Chepauk Palace, which is arguably the first example of Indo-Saracenic style of architecture, was ravaged by a fire in early January this year. Its subsequent story is in itself a tale of how heritage restoration is gradually acquiring centre-stage. After an initial and hasty announcement that the building was beyond redemption and would be demolished, better sense prevailed. A team of three experts was put together by the Government. Though the composition of the team was a subject of controversy, it did submit a report that recommended conservation and restoration. The exact nature of the restoration is, however, rather nebulously given in the report and it remains to be seen as to how exactly this will pan out on the ground. Much will depend on the conservation architect selected and what weight his/her opinion will carry.
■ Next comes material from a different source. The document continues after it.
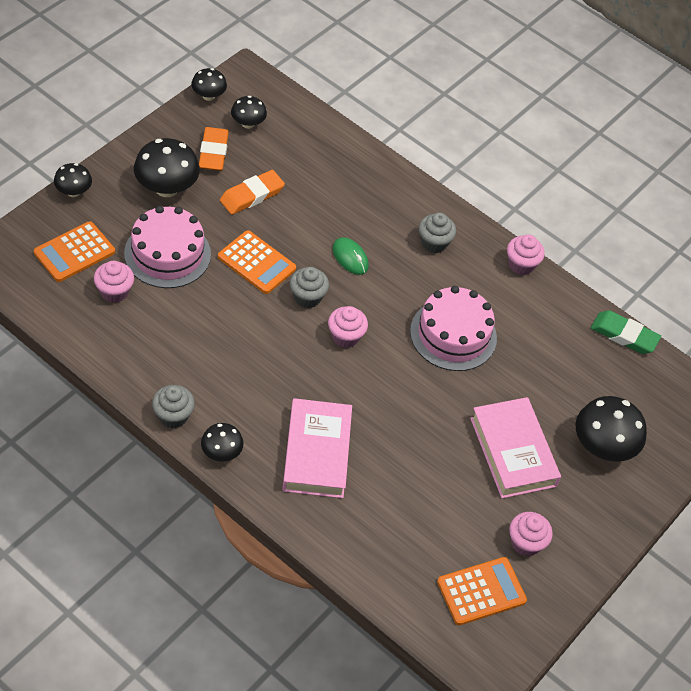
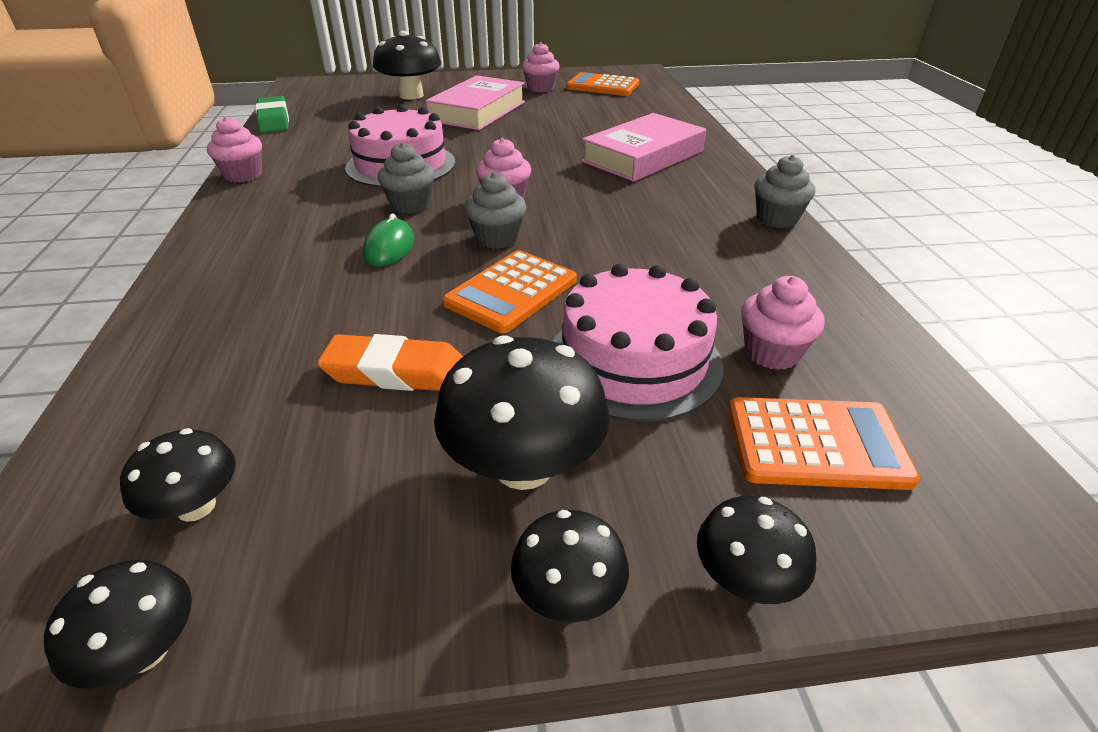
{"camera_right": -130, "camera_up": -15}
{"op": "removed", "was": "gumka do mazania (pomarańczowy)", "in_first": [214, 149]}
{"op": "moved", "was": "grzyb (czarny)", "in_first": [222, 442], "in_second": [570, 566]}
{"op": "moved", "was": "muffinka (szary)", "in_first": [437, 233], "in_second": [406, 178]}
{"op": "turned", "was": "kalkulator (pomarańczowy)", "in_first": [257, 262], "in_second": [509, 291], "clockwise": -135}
If this project is successful, Chepauk Palace can claim yet another first to its credit. It will be the first fire-ravaged heritage building in the State to be professionally restored. Moore Market, Gandhi Illam and Spencers’ are all examples of buildings that were gutted but what could have been conserved had there been a vision and a will. Perhaps Chepauk Palace will show the way, as it did by way of architecture in the erstwhile British empire for almost two centuries.
One last thought, though. In report about these government plans, the word ‘rebuilt’ has been used several times. We hope/restoration is what is planned and not pulling it all down and building a replica – which is what ‘rebuilding’ implies.